Ela foi fundada em janeiro de 2018, mas seu início simbólico aconteceu muito antes, em 2014, com Ivan levando livros para vender na entrada de estação de metrô da Carioca. "A partir daí que a Belle começou a ser 'construída', vendendo à noite, depois que aqueles livreiros que têm ali ficam durante o dia", lembra. Depois, ele passou a usar uma bicicleta para agilizar os serviços e recebeu a alcunha de "Livreiro Errante".
A experiência serviu para Ivan analisar como construir um comércio neste ramo. O local em que a livraria está, na Rua Soares, inicialmente o atraiu por causa do aluguel barato. No entanto, não demorou para que ele enxergasse as diversas possibilidades que teria para explorar a região.
"Não é uma rua muito movimentada, o que é um ponto negativo para as vendas diretas, mas positivo para outras atividades. Desde então, comecei a fazer atividades culturais, como saraus e lançamentos de livros, e comecei a ver que as pessoas participavam, gostavam daquilo", afirmou.
A partir destas experiências, outras atividades começaram a ser sediadas no espaço, como eventos de cinema. Desde 2022, a livraria organiza uma feira anual que inicialmente era destinada a pessoas que buscavam ser introduzidas ao ambiente de vendas ao ar livre após a pandemia do coronavírus.
"Hoje em dia, a gente faz oficinas de percussão e sopro, com trombone, trompete, a preço popular. Os professores Álvaro e Sérgio Monteiro dão aula quase que no amor. Tem uma galera que vai ajudar, e é uma movimentação que formou o Belle Bloco. Acho que é a primeira livraria que tem um bloco de Carnaval. Vamos começar uma oficina popular de teatro e já estamos fazendo uma de capoeira, tudo a preço popular."

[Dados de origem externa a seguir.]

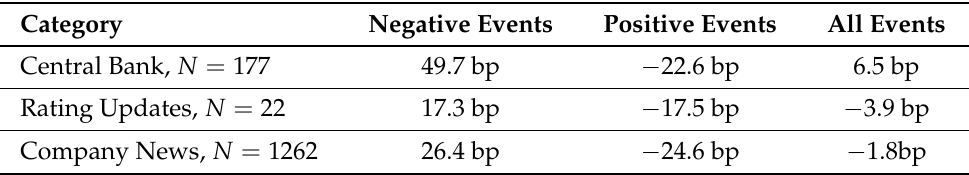
Table 2. Summary of the event study. Authors’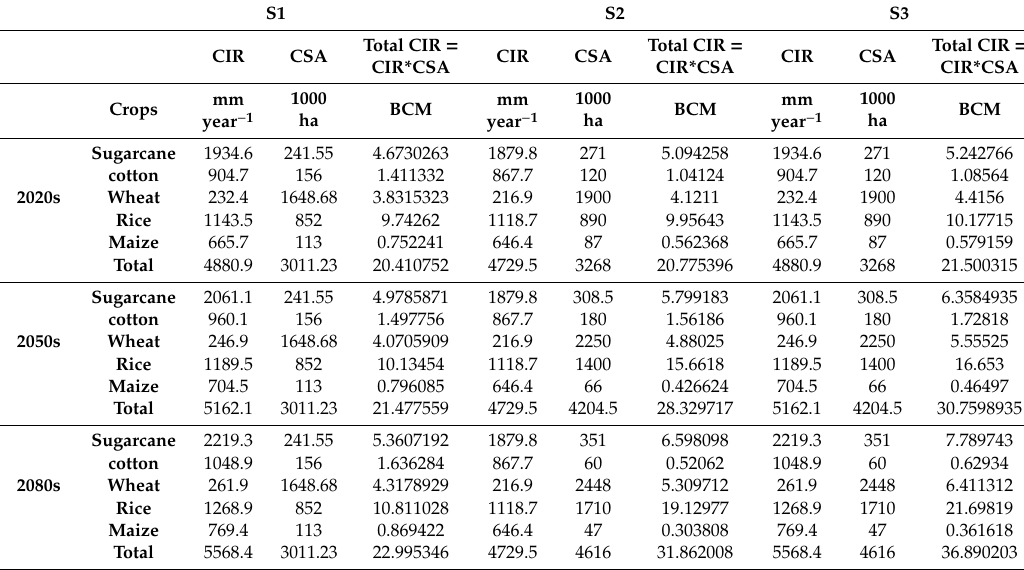
Table 6. Total CIR for di ff erent crops under the H3A2 scenario with three di ff erent sub-scenarios S1, S2, and S3. * Note: CSA indicated crop sown area.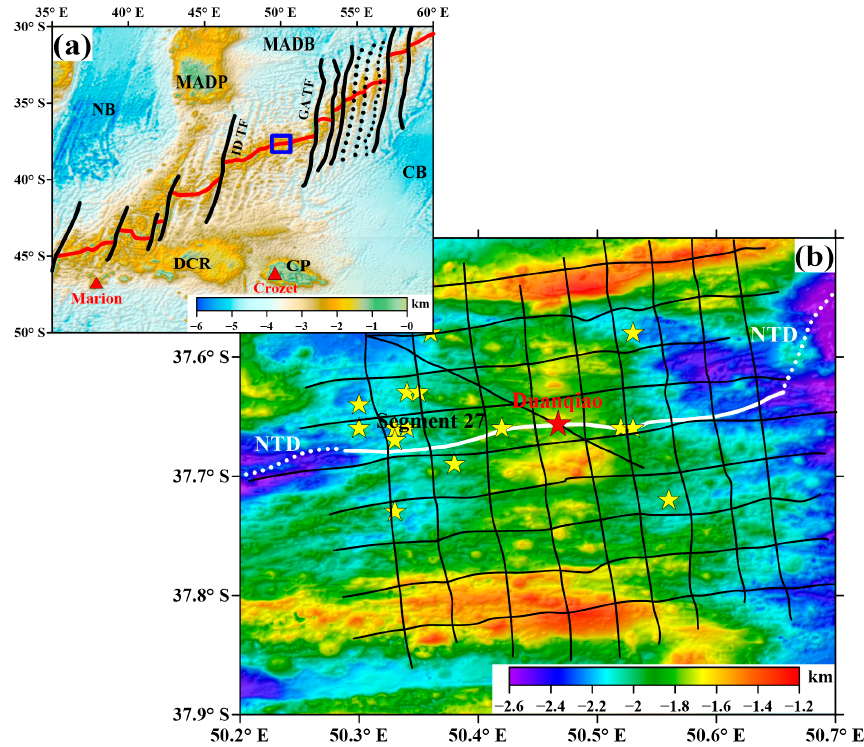
Figure 1. ( a ) Seafloor topographic map from ETOPO1 global topography data [36] in the Southwest Indian Ocean. Solid red lines represent the SWIR’s spreading center. Solid black lines represent transform faults (TFs). Red triangles represent hotspots. The blue square refers to the study area. Tectonic unit names are abbreviated. TFs include the Indomed (ID) and Gallieni (GA) TFs. Hotspots include the Marion and Crozet hotspots. Main structures include the Madagascar Plateau (MADP), Del Cano Rise (DCR), Crozet Plateau (CP), Madagascar Basin (MADB), Natal Basin (NB), and Crozet Basin (CB). ( b ) Bathymetry map from ship-borne multi-beam seafloor topography data in segment 27 and the surrounding area. The solid white line and dotted white lines represent segment 27’s axis and two NTDs, respectively. The red star denotes the Duanqiao hydrothermal field. Yellow stars represent several hydrothermal plume anomalies [17]. Solid black lines represent all surveyed lines.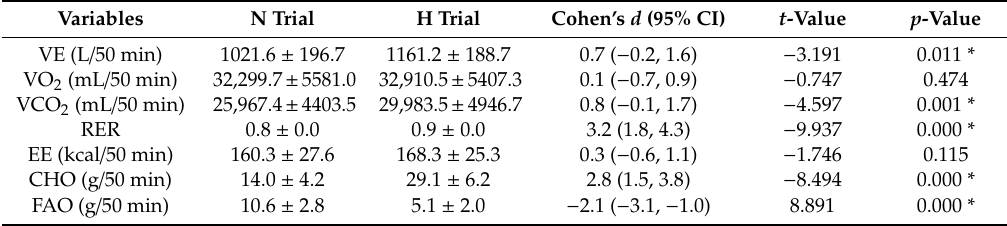
Table 1. Metabolic parameters during the Pilates program in the N trial and H trial.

O incêndio que atingiu a livraria, em 21 de julho de 2022, causou uma grande comoção dos vizinhos e comerciantes locais. Uma "vaquinha" virtual foi criada para ajudar na limpeza dos destroços e recomposição do acervo. A campanha inclusive contou com a ajuda do apresentador Luciano Huck, durante um episódio do programa "Domingão Com Huck", da TV Globo, que divulgou o problema.
A Livraria Belle Époque conseguiu se recuperar do dano material, que completou dois anos recentemente. No entanto, as novas dificuldades impostas pela crise no sistema da "Estante Virtual" e as altas taxações representam um risco para a continuidade do negócio. "Se eu não conseguir resolver isso, o espaço vai fechar. Não tem como ficar pagando R$ 1.200 de água", lamenta Ivan.